Exercise instructions: Copy every line of text in the listing below word for word, with its original spelling and line breaks. Leave out the pictures.

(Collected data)
○ ○ ○ ○
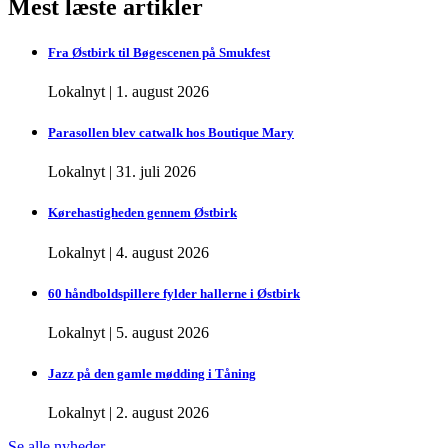
Mest læste artikler
Fra Østbirk til Bøgescenen på Smukfest
Lokalnyt
|
1. august 2026
Parasollen blev catwalk hos Boutique Mary
Lokalnyt
|
31. juli 2026
Kørehastigheden gennem Østbirk
Lokalnyt
|
4. august 2026
60 håndboldspillere fylder hallerne i Østbirk
Lokalnyt
|
5. august 2026
Jazz på den gamle mødding i Tåning
Lokalnyt
|
2. august 2026
Se alle nyheder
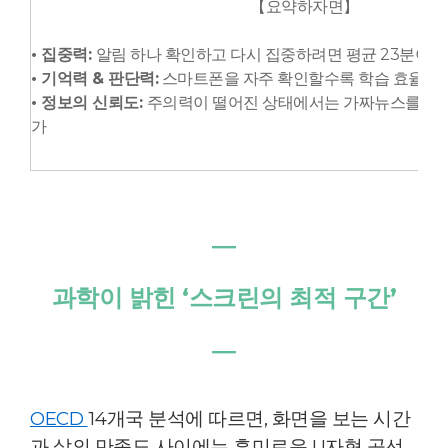
【
요약하자면】
• 집중력:
알림 하나 확인하고 다시 집중하려면 평균 23분이 
• 기억력 & 판단력:
스마트폰을 자주 확인할수록 학습 효율이 
• 정보의 신뢰도:
주의력이 떨어진 상태에서는 가짜뉴스를 믿을 
가
―
과학이 밝힌 ‘스크린의 최적 구간’
―
OECD
14개국 분석에 따르면, 화면을 보는 시간
과 삶의 만족도 사이에는 흥미로운 U자형 곡선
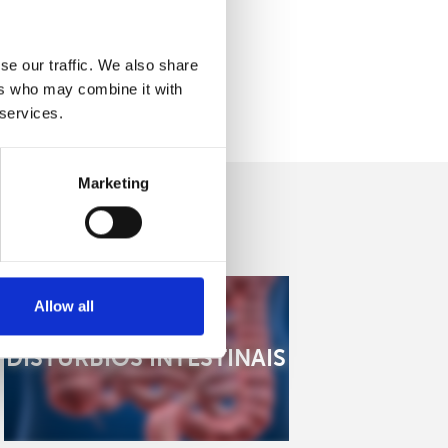
se our traffic. We also share
ers who may combine it with
 services.
Marketing
Allow all
DISTÚRBIOS INTESTINAIS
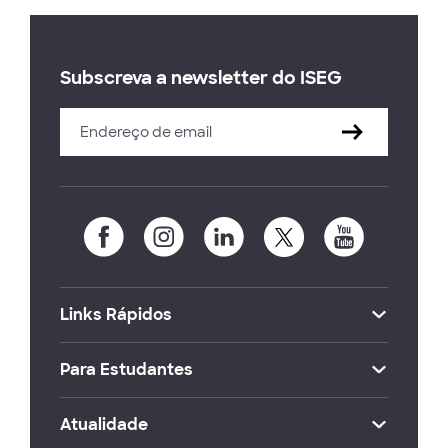
Subscreva a newsletter do ISEG
Links Rápidos
Para Estudantes
Atualidade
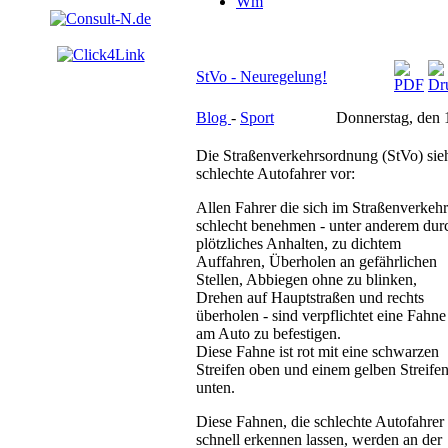
Wm
StVo - Neuregelung!
Blog
-
Sport
Donnerstag, den 
Die Straßenverkehrsordnung (StVo) sieh
schlechte Autofahrer vor:
Allen Fahrer die sich im Straßenverkehr
schlecht benehmen - unter anderem dur
plötzliches Anhalten, zu dichtem
Auffahren, Überholen an gefährlichen
Stellen, Abbiegen ohne zu blinken,
Drehen auf Hauptstraßen und rechts
überholen - sind verpflichtet eine Fahne
am Auto zu befestigen.
Diese Fahne ist rot mit eine schwarzen
Streifen oben und einem gelben Streife
unten.
Diese Fahnen, die schlechte Autofahrer
schnell erkennen lassen, werden an der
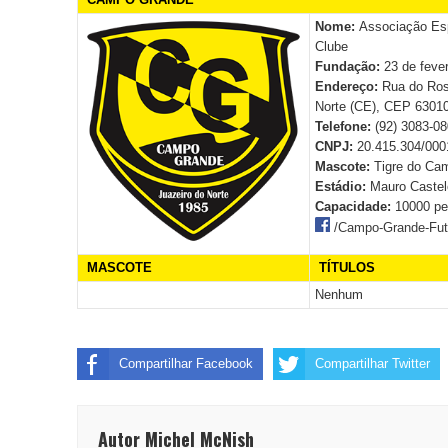
Nome:
Associação Es
Clube
Fundação:
23 de feve
Endereço:
Rua do Ros
Norte (CE), CEP 6301
Telefone:
(92) 3083-0
CNPJ:
20.415.304/000
Mascote:
Tigre do Ca
Estádio:
Mauro Castel
Capacidade:
10000 p
/Campo-Grande-Fut
MASCOTE
TÍTULOS
Nenhum
Compartilhar Facebook
Compartilhar Twitter
Autor Michel McNish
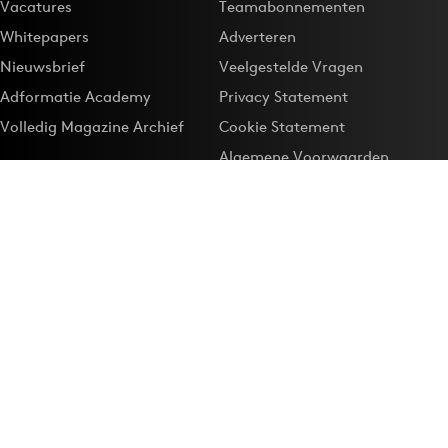
Vacatures
Teamabonnementen
Whitepapers
Adverteren
Nieuwsbrief
Veelgestelde Vragen
Adformatie Academy
Privacy Statement
Volledig Magazine Archief
Cookie Statement
Algemene Voorwaarden
Onze app
Maak Adformatie.nl je
Google-favoriet
Privacyinstellingen
Download de
Adformatie Nieuws App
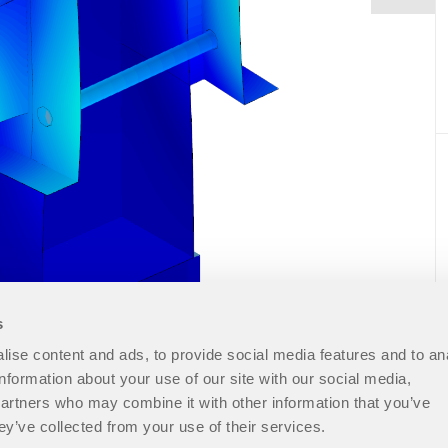
s
ise content and ads, to provide social media features and to an
information about your use of our site with our social media,
partners who may combine it with other information that you’ve
ey’ve collected from your use of their services.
○ ○ ○ ○
Output:
Mest læste artikler
Fra Østbirk til Bøgescenen på Smukfest
Lokalnyt
|
1. august 2026
Parasollen blev catwalk hos Boutique Mary
Lokalnyt
|
31. juli 2026
Kørehastigheden gennem Østbirk
Lokalnyt
|
4. august 2026
60 håndboldspillere fylder hallerne i Østbirk
Lokalnyt
|
5. august 2026
Jazz på den gamle mødding i Tåning
Lokalnyt
|
2. august 2026
Se alle nyheder
【
요약하자면】
• 집중력:
알림 하나 확인하고 다시 집중하려면 평균 23분이 
• 기억력 & 판단력:
스마트폰을 자주 확인할수록 학습 효율이 
• 정보의 신뢰도:
주의력이 떨어진 상태에서는 가짜뉴스를 믿을 
가
―
과학이 밝힌 ‘스크린의 최적 구간’
―
OECD
14개국 분석에 따르면, 화면을 보는 시간
과 삶의 만족도 사이에는 흥미로운 U자형 곡선
se our traffic. We also share
ers who may combine it with
 services.
Marketing
Allow all
DISTÚRBIOS INTESTINAIS
Subscreva a newsletter do ISEG
Links Rápidos
Para Estudantes
Atualidade
Wm
StVo - Neuregelung!
Blog
-
Sport
Donnerstag, den 
Die Straßenverkehrsordnung (StVo) sieh
schlechte Autofahrer vor:
Allen Fahrer die sich im Straßenverkehr
schlecht benehmen - unter anderem dur
plötzliches Anhalten, zu dichtem
Auffahren, Überholen an gefährlichen
Stellen, Abbiegen ohne zu blinken,
Drehen auf Hauptstraßen und rechts
überholen - sind verpflichtet eine Fahne
am Auto zu befestigen.
Diese Fahne ist rot mit eine schwarzen
Streifen oben und einem gelben Streife
unten.
Diese Fahnen, die schlechte Autofahrer
schnell erkennen lassen, werden an der
Nome:
Associação Es
Clube
Fundação:
23 de feve
Endereço:
Rua do Ros
Norte (CE), CEP 6301
Telefone:
(92) 3083-0
CNPJ:
20.415.304/000
Mascote:
Tigre do Ca
Estádio:
Mauro Castel
Capacidade:
10000 p
/Campo-Grande-Fut
MASCOTE
TÍTULOS
Nenhum
Compartilhar Facebook
Compartilhar Twitter
Autor Michel McNish
Vacatures
Teamabonnementen
Whitepapers
Adverteren
Nieuwsbrief
Veelgestelde Vragen
Adformatie Academy
Privacy Statement
Volledig Magazine Archief
Cookie Statement
Algemene Voorwaarden
Onze app
Maak Adformatie.nl je
Google-favoriet
Privacyinstellingen
Download de
Adformatie Nieuws App
s
ise content and ads, to provide social media features and to an
information about your use of our site with our social media,
partners who may combine it with other information that you’ve
ey’ve collected from your use of their services.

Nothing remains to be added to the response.